What is being asked:
The word "array는" marks the lines to copy; find all of them in the entries below.

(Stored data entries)

******************************

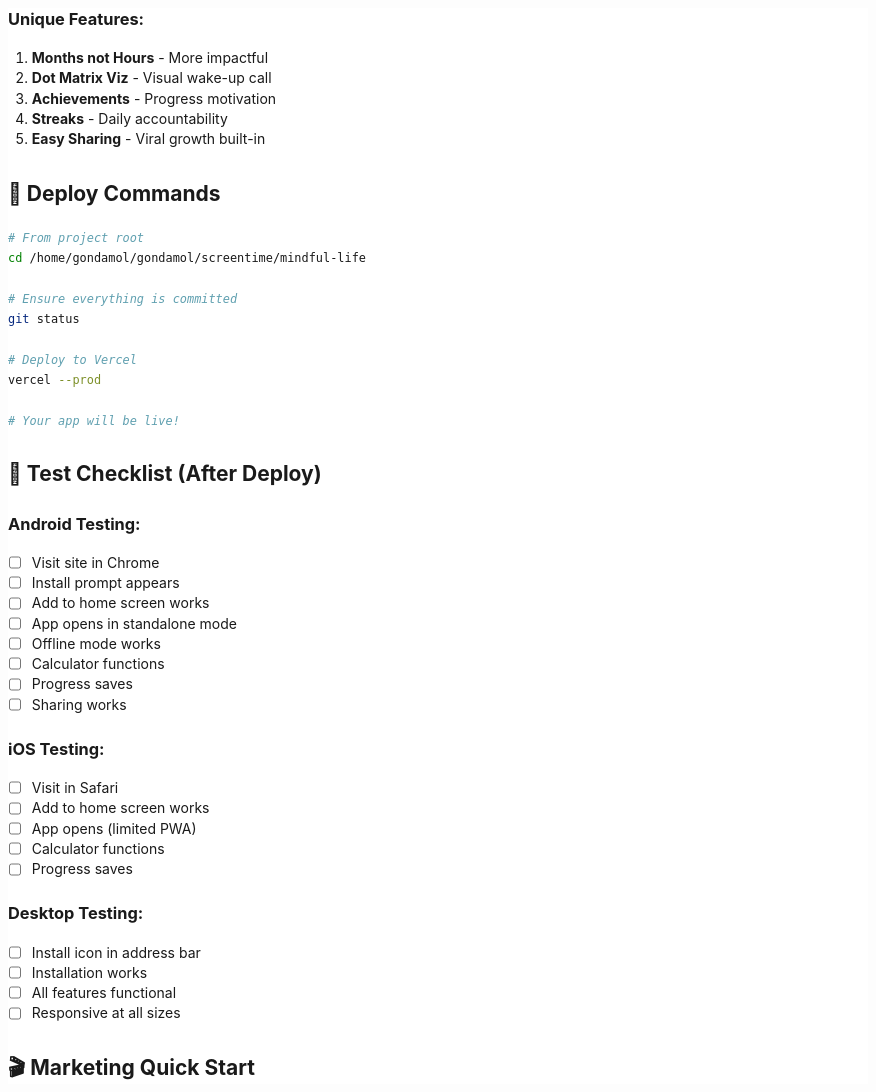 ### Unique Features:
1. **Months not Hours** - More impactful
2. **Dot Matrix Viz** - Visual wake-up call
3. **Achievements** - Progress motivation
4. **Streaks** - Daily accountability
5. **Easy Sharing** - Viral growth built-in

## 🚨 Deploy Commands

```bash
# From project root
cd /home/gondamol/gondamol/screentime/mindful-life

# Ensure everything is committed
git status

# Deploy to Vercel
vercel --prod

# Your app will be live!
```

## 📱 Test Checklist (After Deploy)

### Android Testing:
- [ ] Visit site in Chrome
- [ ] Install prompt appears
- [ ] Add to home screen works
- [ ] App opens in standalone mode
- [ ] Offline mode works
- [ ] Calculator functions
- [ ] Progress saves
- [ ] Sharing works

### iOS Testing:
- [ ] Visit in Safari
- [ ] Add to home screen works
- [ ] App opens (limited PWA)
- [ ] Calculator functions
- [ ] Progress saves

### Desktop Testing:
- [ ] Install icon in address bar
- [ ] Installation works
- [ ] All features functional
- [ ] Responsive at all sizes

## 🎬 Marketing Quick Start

******************************

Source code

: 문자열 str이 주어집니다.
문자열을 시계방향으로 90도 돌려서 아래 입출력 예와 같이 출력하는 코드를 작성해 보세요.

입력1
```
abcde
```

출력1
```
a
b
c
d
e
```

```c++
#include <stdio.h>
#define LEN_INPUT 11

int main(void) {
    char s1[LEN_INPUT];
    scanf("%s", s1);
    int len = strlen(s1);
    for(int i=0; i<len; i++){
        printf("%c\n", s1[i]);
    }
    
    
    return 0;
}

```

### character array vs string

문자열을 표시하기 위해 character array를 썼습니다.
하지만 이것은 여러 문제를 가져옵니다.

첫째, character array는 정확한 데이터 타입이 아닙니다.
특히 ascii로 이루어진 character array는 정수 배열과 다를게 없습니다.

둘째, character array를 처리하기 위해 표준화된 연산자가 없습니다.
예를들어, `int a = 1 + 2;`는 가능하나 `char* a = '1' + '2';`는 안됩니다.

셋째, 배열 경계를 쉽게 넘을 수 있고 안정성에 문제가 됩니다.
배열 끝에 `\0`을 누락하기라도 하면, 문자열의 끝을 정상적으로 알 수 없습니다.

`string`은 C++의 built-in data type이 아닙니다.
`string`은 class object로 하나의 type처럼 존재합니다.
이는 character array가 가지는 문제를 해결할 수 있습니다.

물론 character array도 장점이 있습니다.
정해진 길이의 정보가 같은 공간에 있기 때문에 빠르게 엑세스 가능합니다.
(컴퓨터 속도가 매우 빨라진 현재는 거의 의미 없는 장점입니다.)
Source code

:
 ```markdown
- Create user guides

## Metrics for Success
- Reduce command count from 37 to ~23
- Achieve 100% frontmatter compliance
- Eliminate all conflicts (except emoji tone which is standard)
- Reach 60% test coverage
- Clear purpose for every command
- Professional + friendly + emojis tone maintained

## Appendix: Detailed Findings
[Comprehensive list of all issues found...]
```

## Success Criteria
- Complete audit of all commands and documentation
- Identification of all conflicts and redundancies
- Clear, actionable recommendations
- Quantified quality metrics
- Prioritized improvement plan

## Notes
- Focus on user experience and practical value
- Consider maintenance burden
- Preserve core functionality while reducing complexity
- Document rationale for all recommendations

******************************

Final answer:
첫째, character array는 정확한 데이터 타입이 아닙니다.
특히 ascii로 이루어진 character array는 정수 배열과 다를게 없습니다.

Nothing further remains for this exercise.